Again, I don’t have a big axe to grind on the merits here. But it’s hilarious that folks with zero science background past middle school hear some of these cranks on YouTube and feel worthy to decry Witten as an enemy of the people. Between the podcast bro who was just told his ToE was right by ChatGPT and Witten I’ll take Witten.

snapplebobapple•19m ago
No, its subsidizing a handful of people sitting at whiteboards at the expense of different camps of people sitting at whiteboards and the result is nefarious because you dont see what could have been if we minimized string theory funding after a decade or two of poor performance instead of going all in on it for five decades. We gave up decades of potentially actually figuring something new out by going harder on string theory instead of diversifying physics spend as performance failed to show up.

how the government wastes money elsewhere is irrelevant to the conversation. Its about proper management of research funding and how string theorists managed tp trick us into funding failure for whole academic careers.

141205•1m ago
I know absolutely nothing about string theory, or the culture of high-energy physics, but I don't buy the pecuniary argument you are making. You aren't considering the downwind effects of allowing academic rot. The Bourbaki—and their acolytes—also sponged up only a tiny amount of academic funding, but a fever in the pulpit can spread out into the pews; we've seen the "New Math" paradigm damage a generation of primary-and-secondary-school students. Even today, we have issues with engineers not understanding that a derivative is a slope and an integral is an area—due in no small part to a cartel of bad actors in mathematical research.
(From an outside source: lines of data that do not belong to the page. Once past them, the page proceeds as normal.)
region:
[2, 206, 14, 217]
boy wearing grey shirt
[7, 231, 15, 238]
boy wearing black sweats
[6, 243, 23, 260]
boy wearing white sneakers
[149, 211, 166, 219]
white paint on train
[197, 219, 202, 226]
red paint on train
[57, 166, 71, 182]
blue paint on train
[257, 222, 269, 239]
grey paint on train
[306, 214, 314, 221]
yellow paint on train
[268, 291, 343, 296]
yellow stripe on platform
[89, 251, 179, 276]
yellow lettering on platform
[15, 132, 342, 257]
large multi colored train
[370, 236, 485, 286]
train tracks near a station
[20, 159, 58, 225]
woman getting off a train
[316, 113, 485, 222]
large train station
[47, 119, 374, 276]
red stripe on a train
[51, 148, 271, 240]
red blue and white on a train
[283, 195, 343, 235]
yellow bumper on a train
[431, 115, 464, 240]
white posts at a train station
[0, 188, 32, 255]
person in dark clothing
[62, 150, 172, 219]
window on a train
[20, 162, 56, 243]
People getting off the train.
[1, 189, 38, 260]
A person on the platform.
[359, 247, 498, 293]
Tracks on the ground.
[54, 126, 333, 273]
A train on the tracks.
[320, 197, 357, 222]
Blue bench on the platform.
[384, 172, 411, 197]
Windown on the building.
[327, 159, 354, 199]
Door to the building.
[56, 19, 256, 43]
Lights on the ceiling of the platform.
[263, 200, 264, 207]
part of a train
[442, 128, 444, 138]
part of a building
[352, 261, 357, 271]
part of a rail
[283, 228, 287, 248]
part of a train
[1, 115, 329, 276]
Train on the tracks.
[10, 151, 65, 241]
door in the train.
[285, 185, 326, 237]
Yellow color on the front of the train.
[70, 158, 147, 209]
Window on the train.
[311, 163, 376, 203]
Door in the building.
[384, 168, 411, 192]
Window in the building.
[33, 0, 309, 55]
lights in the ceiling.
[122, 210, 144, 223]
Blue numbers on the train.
Allowing bad behavior in high-value and influential positions has consequences beyond a waste of government expenditure; a president could turn a democracy into a banana republic, and we would have issues beyond his salary of a few hundred thousand dollars being wasted.
tlogan•18m ago
I am old enough to remember when string theory was expected to explain and unify all forces and predict everything. Sadly, it failed to deliver on that promise.
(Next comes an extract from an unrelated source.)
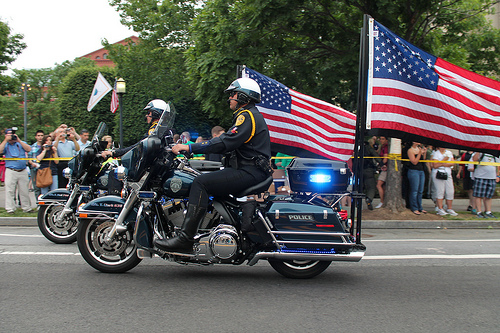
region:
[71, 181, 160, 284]
the front wheel of a motorcycle.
In short, there is no known single real world experiment that can rule out string theory while keeping general relativity and quantum mechanics intact.
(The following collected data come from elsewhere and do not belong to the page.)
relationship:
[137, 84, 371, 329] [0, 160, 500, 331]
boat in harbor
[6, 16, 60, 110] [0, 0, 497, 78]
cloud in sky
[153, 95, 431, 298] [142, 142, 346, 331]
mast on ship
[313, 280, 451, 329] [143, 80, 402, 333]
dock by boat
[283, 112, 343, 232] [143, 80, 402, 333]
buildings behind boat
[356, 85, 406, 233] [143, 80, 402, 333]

More accurately, string theory is not wrong (because it just cannot be wrong), but it does not help to advance our understanding of how to integrate general relativity and quantum mechanics.

andrepd•9m ago
Honestly that kind of straw man is about equally as grating as the "string theory critics" that watched 1 Sabine Hossenfelder video. And just as uninteresting.
gnfargbl•52m ago
People often say that the problem with string theory is that it doesn't make any prediction, but that's not quite right: the problem is that it can make almost any prediction you want it to make. It is really less of a "theory" in its own right and more of a mathematical framework for constructing theories.

One day some unusual observation will come along from somewhere, and that will be the loose end that allows someone to start pulling at the whole ball of yarn. Will this happen in our lifetimes? Unlikely, I think.

pfdietz•47m ago
Or, that day will never come, because string theory isn't reflective of the actual world, or because there are so many theories possible under the string theory rubric that we can never find the right one, or because the energies involved to see any effect are far beyond what could be reached in experiment.
gnfargbl•32m ago
It isn't completely implausible that a future civilisation could perform the experiments to gather that data, somehow; but it is hard to envisage how we do it here on Earth.

Your implicit point is a good one. Is it sensible to have a huge chunk of the entire theoretical physics community working endlessly on a theory that could well end up being basically useless? Probably not.